_What you have to do_: Please retype every record exactly as it appears, omitting the pictures.
==== Available records
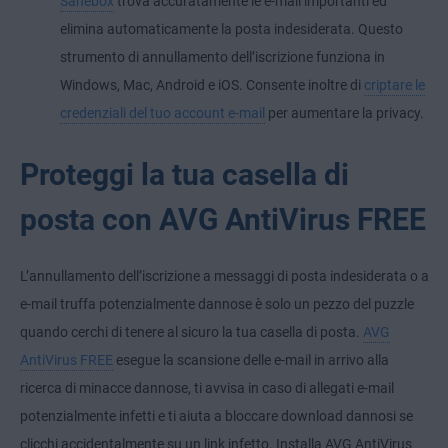
Sanebox
trova accuratamente le e-mail importanti ed
elimina automaticamente la posta indesiderata. Questo
strumento di annullamento dell’iscrizione funziona in
Windows, Mac, Android e iOS. Consente inoltre di
criptare le
credenziali del tuo account e-mail
per aumentare la privacy.
Proteggi la tua casella di
posta con AVG AntiVirus FREE
L’annullamento dell’iscrizione a messaggi di posta indesiderata o a
e-mail truffa potenzialmente dannose è solo un pezzo del puzzle
quando cerchi di tenere al sicuro la tua casella di posta.
AVG
AntiVirus FREE
esegue la scansione delle e-mail in arrivo alla
ricerca di minacce dannose, ti avvisa in caso di allegati e-mail
potenzialmente infetti e ti aiuta a bloccare download dannosi se
clicchi accidentalmente su un link infetto. Installa AVG AntiVirus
========
_Your response_:
Sanebox
trova accuratamente le e-mail importanti ed
elimina automaticamente la posta indesiderata. Questo
strumento di annullamento dell’iscrizione funziona in
Windows, Mac, Android e iOS. Consente inoltre di
criptare le
credenziali del tuo account e-mail
per aumentare la privacy.
Proteggi la tua casella di
posta con AVG AntiVirus FREE
L’annullamento dell’iscrizione a messaggi di posta indesiderata o a
e-mail truffa potenzialmente dannose è solo un pezzo del puzzle
quando cerchi di tenere al sicuro la tua casella di posta.
AVG
AntiVirus FREE
esegue la scansione delle e-mail in arrivo alla
ricerca di minacce dannose, ti avvisa in caso di allegati e-mail
potenzialmente infetti e ti aiuta a bloccare download dannosi se
clicchi accidentalmente su un link infetto. Installa AVG AntiVirus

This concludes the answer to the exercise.